La magia del ocho
En 1987 la ACB impone el formato de fase final a 8 en la Copa del Rey. Entran en acción todas las fuerzas esotérico/ cabalís/nigromán/teúrgi/espiri/telepáticas y se produce un éxito inmediato/creciente/continuado. En 1990, Fútbol Sala y Voleibol adoptan el mismo sistema para sus copas. Luego se incorporan Balonmano (1992), Hockey Hierba y Hockey Patines (98) y Waterpolo (99). Dentro del baloncesto, otros países también han copiado fórmula (Italia, Portugal, Francia, Yugoslavia...). Incluso nuestra Liga de Fútbol Profesional (LFP) coquetea ya con el invento.
Noticias relacionadas
Unanimidad, pues, en que estamos ante una gran fiesta deportiva, un apasionante espectáculo. Veinte jugadores del último Mundial (Indianápolis) entre sus protagonistas. Y casi otra veintena de ilustres técnicos NBA como observadores en la grada. Valencia es una Vía Láctea de estrellas, tanto en equipos como en individualidades. Todo ello entre expectación inusitada de medios de comunicación y público. Los abonos se agotaron en pocas horas y la reventa está en cotas prohibitivas.

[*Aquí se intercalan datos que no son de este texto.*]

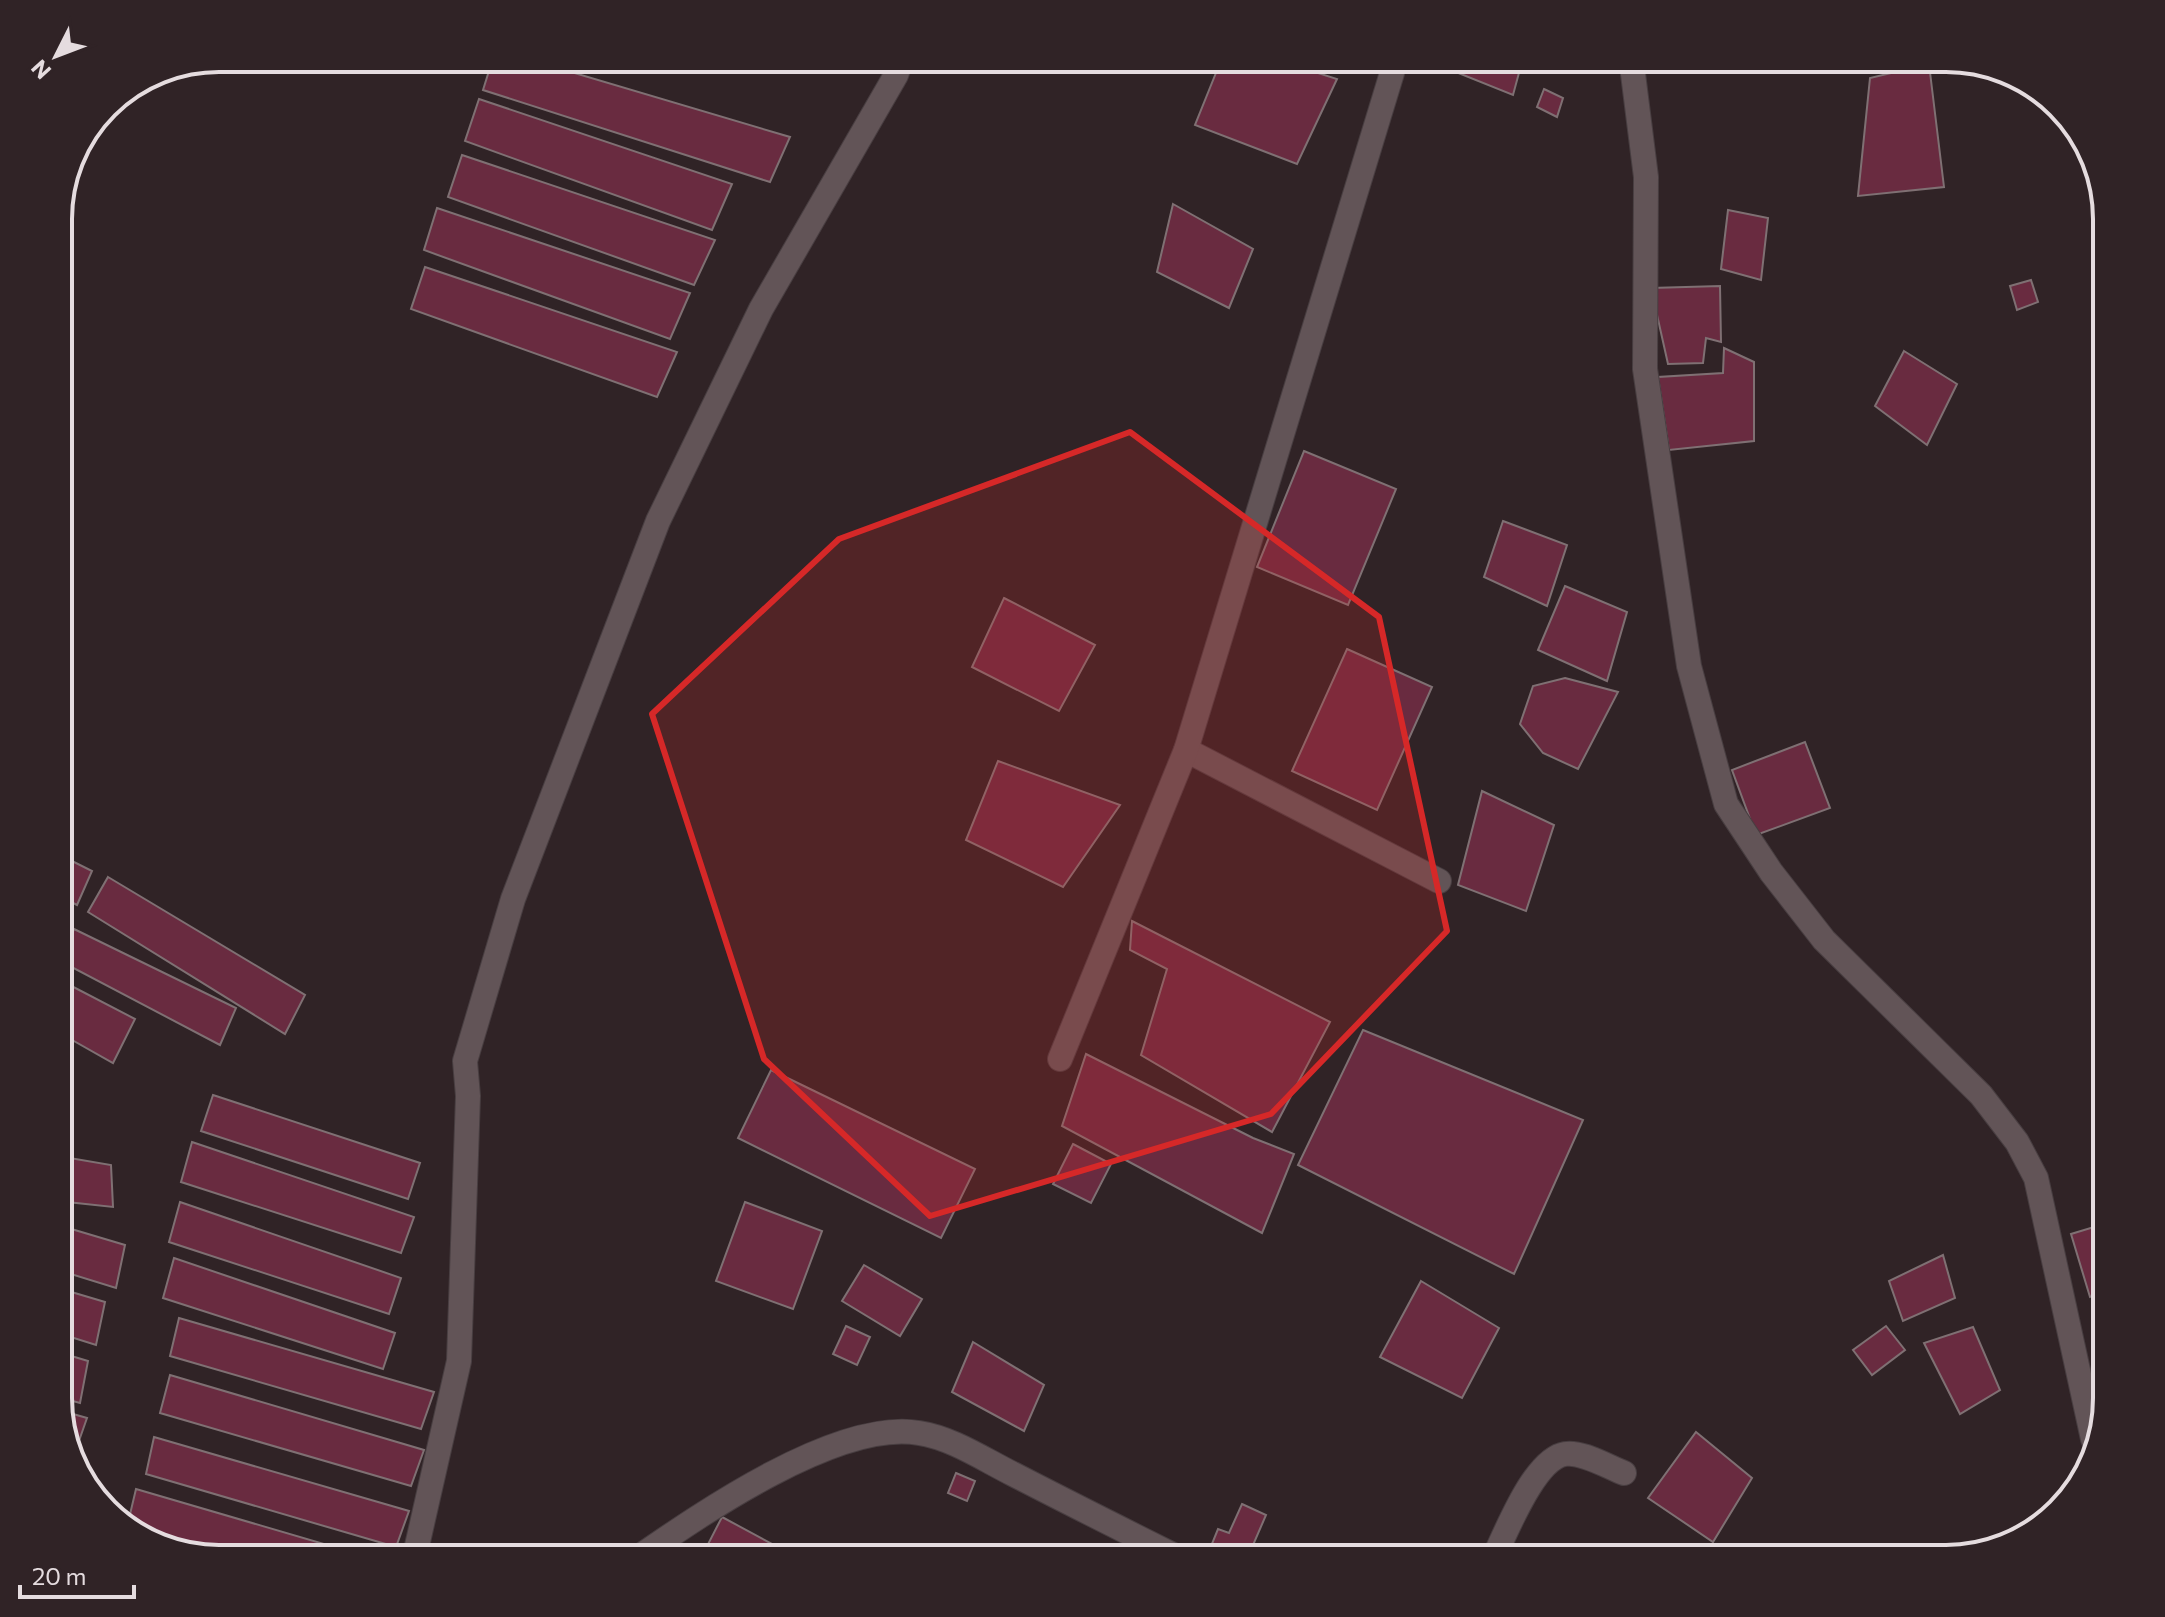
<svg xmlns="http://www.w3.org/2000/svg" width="2165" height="1617" font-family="Commissioner,sans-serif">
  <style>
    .building { fill: #692b40; stroke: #7f7073; stroke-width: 2 }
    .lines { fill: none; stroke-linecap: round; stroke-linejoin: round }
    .minor-casing { stroke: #483e41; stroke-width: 26 }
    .minor { stroke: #625457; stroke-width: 24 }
    .marked { fill: #d62828; fill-opacity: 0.2; stroke: #d62828; stroke-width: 6; stroke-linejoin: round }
    .rim { fill: none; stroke: #e5dcdf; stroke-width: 4 }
  </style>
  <rect width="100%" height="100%" fill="#302326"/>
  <g class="building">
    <polygon points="493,58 524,58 790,137 770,182 483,90"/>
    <polygon points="1222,58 1271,58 1337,79 1297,164 1195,125"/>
    <polygon points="1421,58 1523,58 1513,95"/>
    <polygon points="1929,64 1944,187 1858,196 1870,78"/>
    <polygon points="1544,89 1563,98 1557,117 1537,107"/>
    <polygon points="479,99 732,184 712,230 465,141"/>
    <polygon points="462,155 715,240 694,285 448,197"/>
    <polygon points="1173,204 1253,249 1229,308 1157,272"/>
    <polygon points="437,208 690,293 670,339 424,250"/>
    <polygon points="1728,210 1768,218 1761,280 1721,269"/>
    <polygon points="425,267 677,352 657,397 411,309"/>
    <polygon points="2031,280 2038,302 2017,310 2010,286"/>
    <polygon points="1720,286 1721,342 1706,338 1703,363 1668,364 1651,288"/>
    <polygon points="1724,348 1754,362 1754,441 1669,450 1658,377 1723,373"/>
    <polygon points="1904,351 1957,384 1927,445 1875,406"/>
    <polygon points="1304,451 1396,489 1348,605 1257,567"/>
    <polygon points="1503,521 1567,545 1547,606 1484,577"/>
    <polygon points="1565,586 1627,612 1607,681 1538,650"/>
    <polygon points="1004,598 1095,645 1059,711 972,667"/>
    <polygon points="1347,649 1432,687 1377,810 1292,771"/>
    <polygon points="1565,678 1618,692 1578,769 1543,753 1520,724 1533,686"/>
    <polygon points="1805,742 1830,808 1756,835 1732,770"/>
    <polygon points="998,761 1120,805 1063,887 966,840"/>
    <polygon points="1482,791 1554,825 1526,911 1458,885"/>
    <polygon points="58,854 92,871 77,905 58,895"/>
    <polygon points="108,877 305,995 285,1034 88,912"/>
    <polygon points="58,908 72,915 58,935"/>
    <polygon points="1132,921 1330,1022 1272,1132 1141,1055 1167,969 1130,950"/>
    <polygon points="74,929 236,1008 220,1045 62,962"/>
    <polygon points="58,979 135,1019 113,1063 58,1032"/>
    <polygon points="1363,1030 1583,1120 1514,1274 1298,1165"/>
    <polygon points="1086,1054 1253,1138 1294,1154 1262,1233 1062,1126"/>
    <polygon points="771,1070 975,1169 941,1238 738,1138"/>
    <polygon points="213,1095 420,1163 408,1199 201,1131"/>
    <polygon points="192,1142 414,1217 401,1253 181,1182"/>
    <polygon points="1073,1144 1111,1164 1091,1203 1053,1184"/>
    <polygon points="58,1156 111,1165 113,1207 58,1201"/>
    <polygon points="180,1202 401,1278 389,1314 169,1242"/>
    <polygon points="745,1202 822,1231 793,1309 716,1281"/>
    <polygon points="2107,1223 2107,1290 2090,1297 2071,1234"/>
    <polygon points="58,1225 125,1245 116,1288 58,1270"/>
    <polygon points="1943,1255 1955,1298 1903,1321 1889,1281"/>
    <polygon points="174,1258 395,1333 383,1369 163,1298"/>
    <polygon points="864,1265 922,1299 900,1336 842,1301"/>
    <polygon points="1421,1281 1499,1328 1462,1398 1380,1357"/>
    <polygon points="58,1288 105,1302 96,1345 58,1333"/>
    <polygon points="179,1318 434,1392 421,1429 170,1356"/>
    <polygon points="846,1326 870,1337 857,1365 833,1354"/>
    <polygon points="1886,1326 1905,1350 1872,1375 1853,1350"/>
    <polygon points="1973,1327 2000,1390 1960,1414 1924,1343"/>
    <polygon points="973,1342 1044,1385 1024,1431 952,1392"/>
    <polygon points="58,1352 88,1361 80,1403 58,1397"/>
    <polygon points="170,1375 424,1450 411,1486 160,1413"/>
    <polygon points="59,1410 87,1418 74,1455 71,1454"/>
    <polygon points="1696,1432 1752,1478 1713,1542 1648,1498"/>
    <polygon points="154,1437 409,1511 396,1547 146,1474"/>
    <polygon points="956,1473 975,1481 967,1501 948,1493"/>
    <polygon points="136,1489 375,1559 238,1559 127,1527"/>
    <polygon points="1242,1504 1266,1515 1247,1559 1207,1556 1218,1529 1229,1533"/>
    <polygon points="722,1517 800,1559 712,1559 703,1554"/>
  </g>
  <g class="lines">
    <g class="minor-casing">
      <g id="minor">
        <polyline points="1631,58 1646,177 1645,369 1689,666 1726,804 1771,872 1824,940 1981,1095 2017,1142 2036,1178 2093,1439"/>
        <polyline points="1186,750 1439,881"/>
        <polyline points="1060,1059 1186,750 1392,73"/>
        <polyline points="414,1559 459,1361 468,1096 465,1061 513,899 658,521 761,309 896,75 902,58"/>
        <path d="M 636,1559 C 701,1514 838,1419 919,1433 C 952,1438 983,1459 1013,1474 C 1069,1503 1125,1531 1181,1559"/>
        <path d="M 1493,1559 C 1506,1533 1534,1459 1565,1454 C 1582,1451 1608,1467 1624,1473"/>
      </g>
    </g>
    <use href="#minor" class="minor"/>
  </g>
  <path class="marked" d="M 1130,432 L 1379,617 L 1447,931 L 1271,1114 L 930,1216 L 764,1059 L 652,714 L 839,539 Z"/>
  <path d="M0 0H2165V1617H0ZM219 72H1946A147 147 0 0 1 2093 219V1398A147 147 0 0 1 1946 1545H219A147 147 0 0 1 72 1398V219A147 147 0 0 1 219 72Z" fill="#302326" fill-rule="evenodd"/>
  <path class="rim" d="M219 72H1946A147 147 0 0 1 2093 219V1398A147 147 0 0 1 1946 1545H219A147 147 0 0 1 72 1398V219A147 147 0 0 1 219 72Z"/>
  <g transform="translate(56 56) rotate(228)" stroke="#302326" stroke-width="6" paint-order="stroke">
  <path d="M0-6L14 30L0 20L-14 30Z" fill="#e5dcdf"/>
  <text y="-12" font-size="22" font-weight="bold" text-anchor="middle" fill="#e5dcdf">N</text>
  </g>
  <path d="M20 1585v12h114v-12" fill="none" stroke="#e5dcdf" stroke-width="4"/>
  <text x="32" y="1585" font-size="24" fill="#e5dcdf" stroke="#302326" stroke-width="6" paint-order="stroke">20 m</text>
</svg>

Imaginen ahora que el Auna grancanario liquida a la primera de cambio al gran favorito, Pamesa. Imaginen que, después, Felipe Reyes y Luis Scola emulan a Tim Duncan y Kevin Garnett. Añadan el morbo insuperable del Madrid-Barça. Pongamos que Manel Comas y Boza Maljkovic se lían a puñetazos. Todo posible. La magia del 8, de la reina de Copas.